### STUDY TEXT
▬▬▬▬▬▬

County politics were dominated by three estates, Dderw, Gwernyfed and the Priory, all in the possession of absentee families who had inherited them through the female line. Dderw belonged to the Morgans of Tredegar, whose chief interests were in Monmouthshire, and on the death of John Morgan* in 1792 was inherited by his brother-in-law Sir Charles Gould, who took the name of Morgan. Gwernyfed had passed from the Williams family to the Wood family of Littleton in Middlesex, connected by marriage with Lord Camden, who in turn had inherited the Priory from his mother, the heiress of the Jeffreys family. The Duke of Beaufort also had some interest, but his main concerns were in Monmouthshire and Gloucestershire; and he had an electoral compact with the Morgans which pledged him to support them in Breconshire.1

After the contest of 1754, the Morgans held Breconshire unopposed until 1806, when Sir Charles Morgan retired from Parliament. His son and heir, Charles, was sitting Member for Monmouthshire and there was no other member of the family available (unless Sir Robert Salusbury were to transfer from the borough seat) to aspire to Breconshire. Thus the Morgan hold on the county was interrupted and Thomas Wood of Gwernyfed, supported by his uncle Lord Camden, offered himself as a candidate. Samuel Homfray, iron-master of Penydarren and son-in-law of Sir Charles Morgan, began a canvass but soon gave up, and Wood, seconded by Charles Morgan junior, was returned unopposed.2

At the general election of 1812 Wood was again returned without a contest, Sir Charles Morgan proposing him on the hustings. At that election Morgan’s eldest son, Charles Morgan Robinson Morgan, was returned for Brecon borough though under age, and his father let it be known that this was a preliminary step to offering his son for the county. Wood in his address, 28 Oct. 1812, made it clear that he would not give way to Morgan.3 Thus, well in advance of the general election of 1818, a contest for Breconshire was expected and canvassing was begun by the Morgans in 1815. On 4 Dec. 1815 Wood complained to his agent, the Brecon attorney John Jones, that Sir Charles Morgan and his son were behaving ‘as if those two great personages had the county at their feet’. He found that the Morgans were making sure of the Duke of Beaufort’s support, and whatever reservations the latter may have had he felt bound to honour his pact with them. On 19 Jan. 1816 Wood’s friends (headed by Walter Wilkins*) met and pledged themselves publicly to him and the independence of the county against an opposition they regarded as not founded on ‘free and constitutional principles’. Wood was gratified by the respectable attendance at this meeting and took credit for his absence from it because of parliamentary duty. He was informed that the Breconshire Whigs preferred him to Morgan, and his frank criticism of ministers over agricultural distress in the ensuing months was calculated to strengthen that preference. In November 1816 he addressed the ‘friends of the independence of the county’, complaining that Brecon was the only county where a premature canvass was proceeding and that the Morgans were poaching from Monmouthshire. The Cambrian newspaper censured the speech, but Wood’s temperate reply, approved by his friends, prevented mischievous effects. Henceforward he gave publicity to his parliamentary activities, contrasting them with the Morgans’ negligence, and on the strength of a canvass in February 1818 was confident of a majority, though the hundred of Crickhowell (Beaufort territory) was against him 3 to 1.4

The contest of 1818 lasted 15 days, Wood emerging victor by only 37 votes in a poll of 1,641. He did not fear a petition, alleging that Morgan had created questionable copyhold and life leases for election purposes.5 He held on to the county until 1847.

▬▬▬▬▬▬

### REQUIRED TASKS
**a.** Copy out the portion of the Breconshire passage that begins with the words "The contest of 1818" and ends with "county until 1847.".
**b.** According to the Breconshire passage, by how many votes did Wood win the contest of 1818?
**c.** Name the three estates that the Breconshire passage says dominated county politics.
The entries that follow come from a source other than the Breconshire passage.

▬▬▬▬▬▬

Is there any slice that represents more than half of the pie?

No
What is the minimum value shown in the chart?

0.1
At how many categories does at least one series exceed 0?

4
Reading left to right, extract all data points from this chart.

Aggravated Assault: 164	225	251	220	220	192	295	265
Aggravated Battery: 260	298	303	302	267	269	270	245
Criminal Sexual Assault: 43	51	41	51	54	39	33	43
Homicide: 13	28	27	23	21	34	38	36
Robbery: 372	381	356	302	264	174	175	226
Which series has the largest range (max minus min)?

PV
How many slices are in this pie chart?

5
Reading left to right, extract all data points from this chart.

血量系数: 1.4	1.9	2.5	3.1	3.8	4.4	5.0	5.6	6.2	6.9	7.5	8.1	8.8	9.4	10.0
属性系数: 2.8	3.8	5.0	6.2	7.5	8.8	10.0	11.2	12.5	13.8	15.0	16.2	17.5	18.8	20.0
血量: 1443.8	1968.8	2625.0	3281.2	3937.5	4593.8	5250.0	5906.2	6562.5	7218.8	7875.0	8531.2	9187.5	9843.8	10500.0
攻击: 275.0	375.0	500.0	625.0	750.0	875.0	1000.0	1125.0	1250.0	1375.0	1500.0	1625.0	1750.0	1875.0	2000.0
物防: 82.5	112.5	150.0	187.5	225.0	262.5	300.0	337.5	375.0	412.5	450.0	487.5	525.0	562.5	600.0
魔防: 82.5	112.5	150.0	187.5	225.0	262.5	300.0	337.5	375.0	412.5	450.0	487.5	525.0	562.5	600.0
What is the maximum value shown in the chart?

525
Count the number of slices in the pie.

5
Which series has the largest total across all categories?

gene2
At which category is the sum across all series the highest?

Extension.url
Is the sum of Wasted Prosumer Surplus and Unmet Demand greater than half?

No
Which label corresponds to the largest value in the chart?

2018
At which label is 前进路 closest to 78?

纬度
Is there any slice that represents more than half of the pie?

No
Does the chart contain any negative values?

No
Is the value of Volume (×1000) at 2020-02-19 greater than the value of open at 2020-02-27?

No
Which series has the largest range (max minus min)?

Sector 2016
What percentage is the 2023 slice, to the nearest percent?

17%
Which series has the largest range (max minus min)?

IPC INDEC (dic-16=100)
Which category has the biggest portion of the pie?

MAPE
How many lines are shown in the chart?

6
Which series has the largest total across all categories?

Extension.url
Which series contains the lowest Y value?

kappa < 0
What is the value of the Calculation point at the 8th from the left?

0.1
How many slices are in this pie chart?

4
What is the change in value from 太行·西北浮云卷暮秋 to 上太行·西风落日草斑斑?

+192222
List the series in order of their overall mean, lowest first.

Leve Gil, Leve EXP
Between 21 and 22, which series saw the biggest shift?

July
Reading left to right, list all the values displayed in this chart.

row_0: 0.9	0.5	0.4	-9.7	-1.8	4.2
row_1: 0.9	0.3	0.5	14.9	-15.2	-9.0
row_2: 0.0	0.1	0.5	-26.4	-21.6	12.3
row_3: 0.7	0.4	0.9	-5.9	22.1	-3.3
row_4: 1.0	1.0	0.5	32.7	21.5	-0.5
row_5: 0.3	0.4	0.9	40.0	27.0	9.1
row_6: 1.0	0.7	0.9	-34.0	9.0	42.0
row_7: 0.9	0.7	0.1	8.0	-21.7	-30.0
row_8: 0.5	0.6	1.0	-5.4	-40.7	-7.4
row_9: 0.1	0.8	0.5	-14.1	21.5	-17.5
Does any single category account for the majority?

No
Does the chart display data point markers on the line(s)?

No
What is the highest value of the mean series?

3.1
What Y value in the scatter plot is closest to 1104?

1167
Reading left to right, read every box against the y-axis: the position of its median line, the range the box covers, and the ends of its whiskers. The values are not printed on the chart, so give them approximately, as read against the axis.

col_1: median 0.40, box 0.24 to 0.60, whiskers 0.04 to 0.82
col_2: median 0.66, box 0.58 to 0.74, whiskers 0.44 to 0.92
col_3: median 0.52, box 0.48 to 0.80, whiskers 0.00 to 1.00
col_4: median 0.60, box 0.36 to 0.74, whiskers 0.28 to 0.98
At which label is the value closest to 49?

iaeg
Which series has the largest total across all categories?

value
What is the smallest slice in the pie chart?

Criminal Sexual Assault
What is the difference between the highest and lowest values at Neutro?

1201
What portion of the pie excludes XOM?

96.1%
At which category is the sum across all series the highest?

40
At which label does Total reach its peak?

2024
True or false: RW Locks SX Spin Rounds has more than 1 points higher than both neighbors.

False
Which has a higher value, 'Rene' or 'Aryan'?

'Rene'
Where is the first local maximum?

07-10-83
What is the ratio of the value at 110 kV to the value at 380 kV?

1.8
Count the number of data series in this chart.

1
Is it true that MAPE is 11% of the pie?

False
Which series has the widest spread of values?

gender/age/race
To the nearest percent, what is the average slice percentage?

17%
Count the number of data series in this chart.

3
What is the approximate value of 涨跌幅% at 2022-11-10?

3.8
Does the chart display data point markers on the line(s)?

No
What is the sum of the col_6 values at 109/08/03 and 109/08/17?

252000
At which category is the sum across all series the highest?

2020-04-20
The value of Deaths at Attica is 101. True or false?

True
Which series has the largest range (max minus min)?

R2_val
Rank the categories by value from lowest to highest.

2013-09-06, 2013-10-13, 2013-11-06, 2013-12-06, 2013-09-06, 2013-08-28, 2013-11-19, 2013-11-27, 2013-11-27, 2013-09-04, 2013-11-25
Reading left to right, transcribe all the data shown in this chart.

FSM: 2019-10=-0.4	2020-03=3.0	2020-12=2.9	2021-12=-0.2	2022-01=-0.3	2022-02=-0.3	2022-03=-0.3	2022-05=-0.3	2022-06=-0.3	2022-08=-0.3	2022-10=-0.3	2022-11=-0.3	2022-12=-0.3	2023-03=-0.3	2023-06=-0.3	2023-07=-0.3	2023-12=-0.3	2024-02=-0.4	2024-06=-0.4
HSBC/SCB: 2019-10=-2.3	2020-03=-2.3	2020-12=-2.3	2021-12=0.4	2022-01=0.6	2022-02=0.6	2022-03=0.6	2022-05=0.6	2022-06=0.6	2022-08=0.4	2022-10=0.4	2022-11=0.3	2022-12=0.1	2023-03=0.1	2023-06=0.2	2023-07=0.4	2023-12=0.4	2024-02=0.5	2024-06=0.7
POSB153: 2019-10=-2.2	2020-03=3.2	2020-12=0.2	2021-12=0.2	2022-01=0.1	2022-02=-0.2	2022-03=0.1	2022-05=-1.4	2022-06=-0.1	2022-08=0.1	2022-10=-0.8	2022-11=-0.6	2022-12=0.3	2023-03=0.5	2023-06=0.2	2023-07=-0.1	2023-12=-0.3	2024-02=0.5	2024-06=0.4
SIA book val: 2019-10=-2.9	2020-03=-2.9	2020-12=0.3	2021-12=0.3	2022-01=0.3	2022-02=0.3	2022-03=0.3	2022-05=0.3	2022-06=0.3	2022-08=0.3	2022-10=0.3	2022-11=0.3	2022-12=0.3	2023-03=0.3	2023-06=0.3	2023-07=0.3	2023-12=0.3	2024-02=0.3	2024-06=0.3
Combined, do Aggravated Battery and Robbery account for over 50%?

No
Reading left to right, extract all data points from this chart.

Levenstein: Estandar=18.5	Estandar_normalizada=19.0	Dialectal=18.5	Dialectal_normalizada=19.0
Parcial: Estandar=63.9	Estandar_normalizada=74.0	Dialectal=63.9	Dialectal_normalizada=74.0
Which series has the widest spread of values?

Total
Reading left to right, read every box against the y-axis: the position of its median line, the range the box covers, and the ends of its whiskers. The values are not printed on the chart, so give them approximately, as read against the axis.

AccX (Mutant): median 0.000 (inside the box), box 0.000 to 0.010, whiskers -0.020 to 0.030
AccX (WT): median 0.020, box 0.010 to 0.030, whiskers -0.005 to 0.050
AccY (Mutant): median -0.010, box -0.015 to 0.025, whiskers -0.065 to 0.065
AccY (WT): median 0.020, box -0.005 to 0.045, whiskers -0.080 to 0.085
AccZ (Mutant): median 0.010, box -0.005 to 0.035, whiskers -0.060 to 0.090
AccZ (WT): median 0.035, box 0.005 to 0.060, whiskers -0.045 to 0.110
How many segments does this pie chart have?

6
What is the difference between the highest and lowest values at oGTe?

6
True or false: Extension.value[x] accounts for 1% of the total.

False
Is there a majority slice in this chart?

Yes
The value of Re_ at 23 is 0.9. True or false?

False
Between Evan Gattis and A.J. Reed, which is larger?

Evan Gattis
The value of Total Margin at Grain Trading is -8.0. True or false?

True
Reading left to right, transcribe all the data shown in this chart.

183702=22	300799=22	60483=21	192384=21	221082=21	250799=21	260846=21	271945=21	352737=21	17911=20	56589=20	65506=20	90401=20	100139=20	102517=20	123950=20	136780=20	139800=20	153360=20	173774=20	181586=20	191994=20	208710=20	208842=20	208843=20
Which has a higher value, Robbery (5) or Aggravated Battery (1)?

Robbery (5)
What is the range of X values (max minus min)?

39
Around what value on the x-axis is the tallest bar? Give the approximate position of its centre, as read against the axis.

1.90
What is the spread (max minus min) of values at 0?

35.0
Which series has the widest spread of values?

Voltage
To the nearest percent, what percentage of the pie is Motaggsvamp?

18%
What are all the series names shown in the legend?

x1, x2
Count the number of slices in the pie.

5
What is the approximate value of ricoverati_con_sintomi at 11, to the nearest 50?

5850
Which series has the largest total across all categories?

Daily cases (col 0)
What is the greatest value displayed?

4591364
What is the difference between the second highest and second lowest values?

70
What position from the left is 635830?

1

▬▬▬▬▬▬

### SOLUTIONS BELOW
**a.**
The contest of 1818 lasted 15 days, Wood emerging victor by only 37 votes in a poll of 1,641. He did not fear a petition, alleging that Morgan had created questionable copyhold and life leases for election purposes.5 He held on to the county until 1847.

**b.** By 37 votes, in a poll of 1,641.

**c.** Dderw, Gwernyfed and the Priory